The property tax reforms instituted under "Proposal A" required a "cap" or limitation on the annual increase in a property's taxable value while it is owned by the same person. An excerpt from the Michigan 1963 Constitution, Section 3, states: "For taxes levied in 1995 and each year thereafter, the legislature shall provide that the taxable value of each parcel of property adjusted for additions and losses, shall not increase each year by more than the increase in the immediately preceding year in the general price level, as defined in section 33 of this article, or 5 percent, whichever is less until ownership of the parcel of property is transferred."  Therefore, in the tax year following the transfer of the property, the taxable value will "uncap" and become equal to the "assessed value". The year following the uncapping, the limitation will begin anew until such time the property transfers again.
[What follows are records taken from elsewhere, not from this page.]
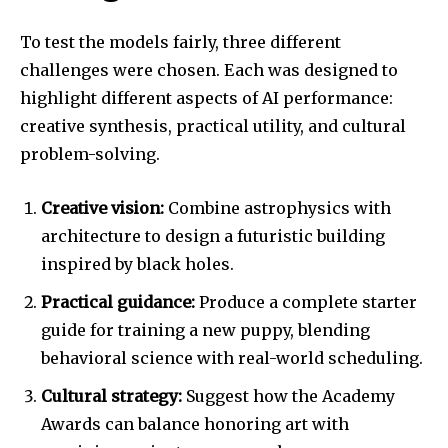
To test the models fairly, three different
challenges were chosen. Each was designed to
highlight different aspects of AI performance:
creative synthesis, practical utility, and cultural
problem-solving.
Creative vision:
Combine astrophysics with
architecture to design a futuristic building
inspired by black holes.
Practical guidance:
Produce a complete starter
guide for training a new puppy, blending
behavioral science with real-world scheduling.
Cultural strategy:
Suggest how the Academy
Awards can balance honoring art with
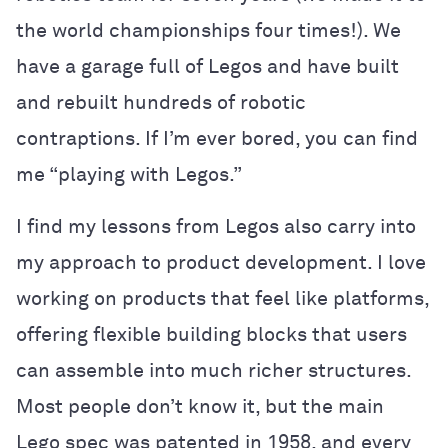
the world championships four times!). We
have a garage full of Legos and have built
and rebuilt hundreds of robotic
contraptions. If I’m ever bored, you can find
me “playing with Legos.”
I find my lessons from Legos also carry into
my approach to product development. I love
working on products that feel like platforms,
offering flexible building blocks that users
can assemble into much richer structures.
Most people don’t know it, but the main
Lego spec was patented in 1958, and every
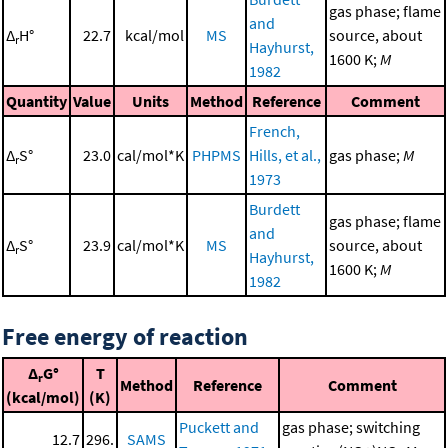
gas phase; flame
and
Δ
H°
22.7
kcal/mol
MS
source, about
r
Hayhurst,
1600 K;
M
1982
Quantity
Value
Units
Method
Reference
Comment
French,
Δ
S°
23.0
cal/mol*K
PHPMS
Hills, et al.,
gas phase;
M
r
1973
Burdett
gas phase; flame
and
Δ
S°
23.9
cal/mol*K
MS
source, about
r
Hayhurst,
1600 K;
M
1982
Free energy of reaction
Δ
G°
T
r
Method
Reference
Comment
(kcal/mol)
(K)
Puckett and
gas phase; switching
12.7
296.
SAMS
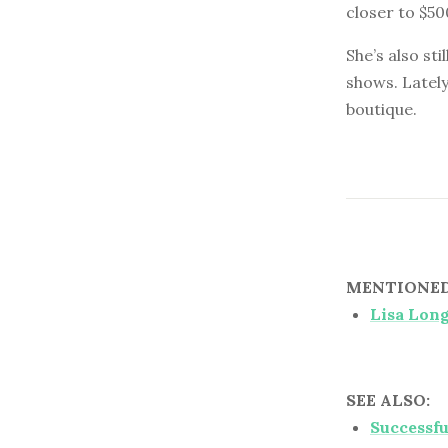
closer to $50
She’s also st
shows. Lately
boutique.
MENTIONED 
Lisa Lon
SEE ALSO:
Successfu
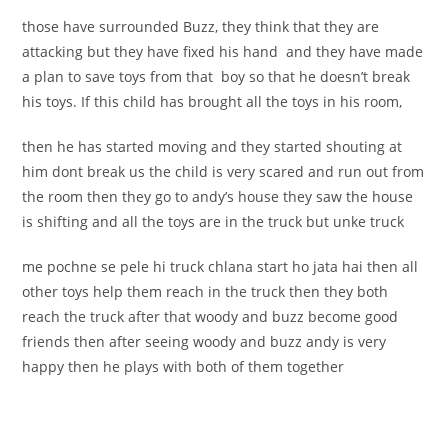
those have surrounded Buzz, they think that they are
attacking but they have fixed his hand and they have made
a plan to save toys from that boy so that he doesn’t break
his toys. If this child has brought all the toys in his room,
then he has started moving and they started shouting at
him dont break us the child is very scared and run out from
the room then they go to andy’s house they saw the house
is shifting and all the toys are in the truck but unke truck
me pochne se pele hi truck chlana start ho jata hai then all
other toys help them reach in the truck then they both
reach the truck after that woody and buzz become good
friends then after seeing woody and buzz andy is very
happy then he plays with both of them together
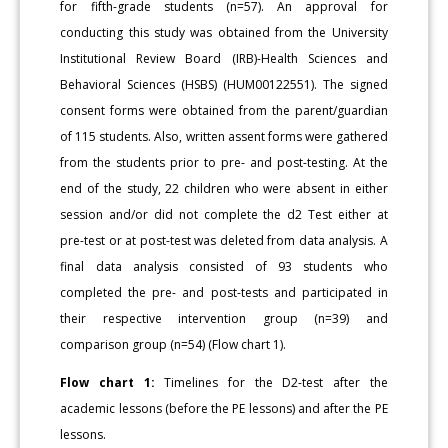
for fifth-grade students (n=57). An approval for
conducting this study was obtained from the University
Institutional Review Board (IRB)-Health Sciences and
Behavioral Sciences (HSBS) (HUM00122551). The signed
consent forms were obtained from the parent/guardian
of 115 students. Also, written assent forms were gathered
from the students prior to pre- and post-testing. At the
end of the study, 22 children who were absent in either
session and/or did not complete the d2 Test either at
pre-test or at post-test was deleted from data analysis. A
final data analysis consisted of 93 students who
completed the pre- and post-tests and participated in
their respective intervention group (n=39) and
comparison group (n=54) (Flow chart 1).
Flow chart 1:
Timelines for the D2-test after the
academic lessons (before the PE lessons) and after the PE
lessons.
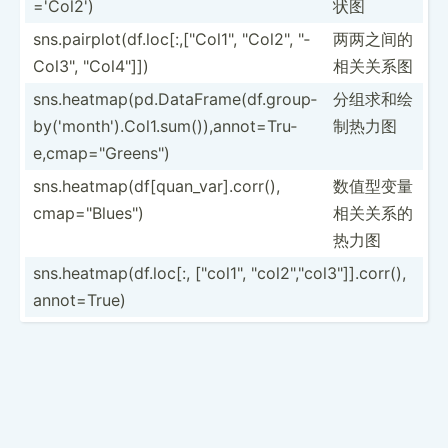
='Col2')
状图
sns.pa­irp­lot­(df.lo­c[:­,["C­ol1­", "­Col­2", "­
两两之间的
Col­3", "­Col­4"]])
相关关系图
sns.he­atm­ap(­pd.D­at­aFr­ame­(df.gr­oup­
分组求和绘
by(­'mo­nth­').C­ol­1.s­um(­)),­ann­ot=­Tru­
制热力图
e,c­map­="Gr­een­s")
sns.he­atm­ap(­df[­qua­n_v­ar].co­rr(),
数值型变量
cmap="B­lue­s")
相­关关系的
热力图
sns.he­atm­ap(­df.l­oc[:, ["co­l1", "­col­2","c­ol3­"­]].c­orr(),
annot=­True)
The assessed value is one-half of the assessor’s estimate of market value of your property. The capped value is calculated annually using the following formula:  (Prior Year Taxable Value - LOSSES) x (lesser of the consumer's price index or 1.05) + ADDITIONS = CAPPED VALUE.

Taxable value is equal to the lesser of Assessed Value or Capped Value. The taxable value, the number upon which the property taxes are levied, is determined each year by comparing the assessed and capped values and choosing the lower of the two.

On March 15, 1994 the voters of the State of Michigan approved Proposal A which made significant changes to the State Constitution. Most notably, for Boards of Review, Proposal A implemented a cap on the growth in Taxable Value. Taxable Value was a new term. Starting in 1995, property taxes have been calculated using Taxable Value rather than State Equalized Value which was used prior to 1995.

On December 29, 1994 the Governor signed into law Public Act (PA) No. 415 of 1994. PA 415 of 1994 contains many changes to the General Property Tax Act regarding the implementation of Proposal A. Significant additional changes were implemented by PA 476 of 1996.

What has not changed is the method of computing Assessed Value and the system of county and state equalization. The "traditional" Assessed Value is still required to be 50% of market value. There shall still be a State Equalized Value (SEV) for each property in the State of Michigan. Properties of similar value within a township or city must still have similar Assessed Values. In other words, the uniformity provisions of the 1963 Michigan Constitution still apply.

The biggest change, starting in 1995, was the requirement to calculate a Taxable Value for each property in the State of Michigan. Starting in 1995, property taxes were calculated using Taxable Value rather than State Equalized Value. It is Taxable Value, not assessed or equalized value, which is subject to the cap required by Proposal A.

The Assessor and the Board of Review ARE REQUIRED BY LAW to increase the Taxable Value by the applicable rate of inflation.